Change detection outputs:

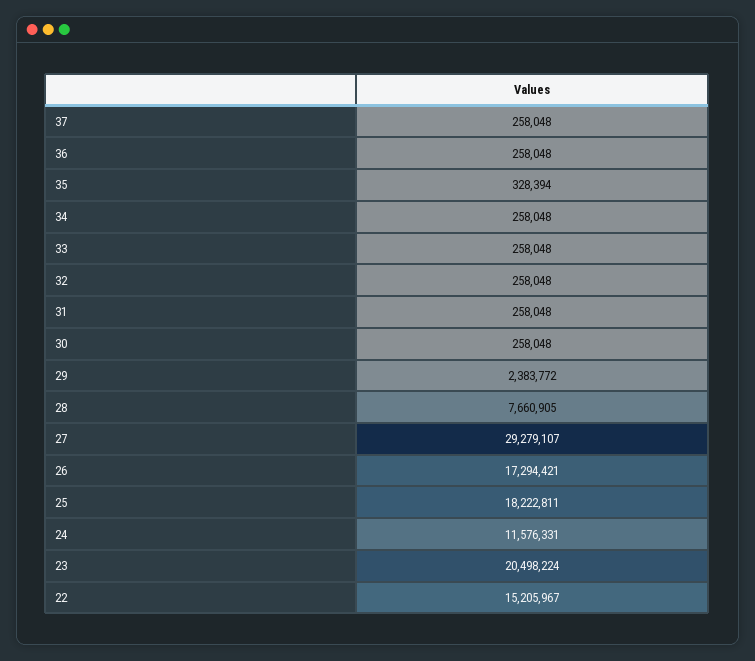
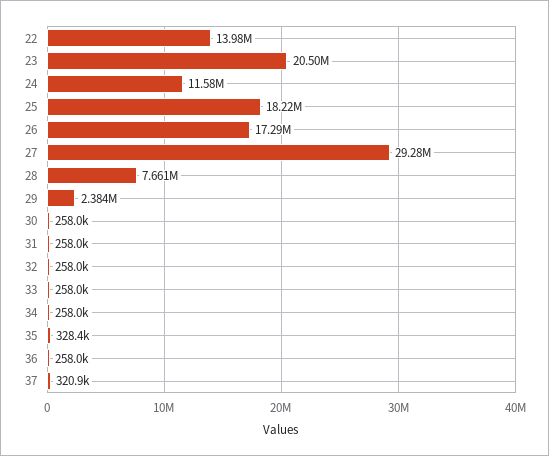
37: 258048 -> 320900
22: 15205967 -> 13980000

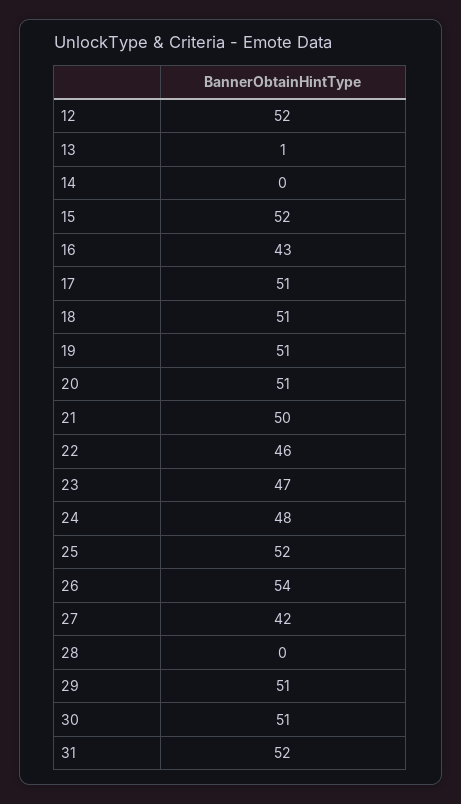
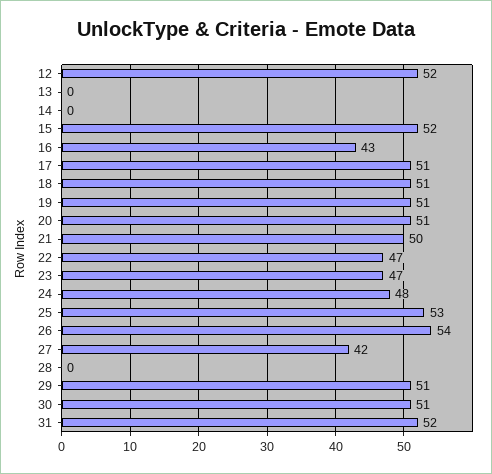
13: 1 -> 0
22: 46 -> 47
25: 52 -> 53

#### [DIRECTIVE]
Return the preceding entries verbatim, with the pictures excluded.

#### [SOLUTION TO THIS PROBLEM]
37: 258048 -> 320900
22: 15205967 -> 13980000

13: 1 -> 0
22: 46 -> 47
25: 52 -> 53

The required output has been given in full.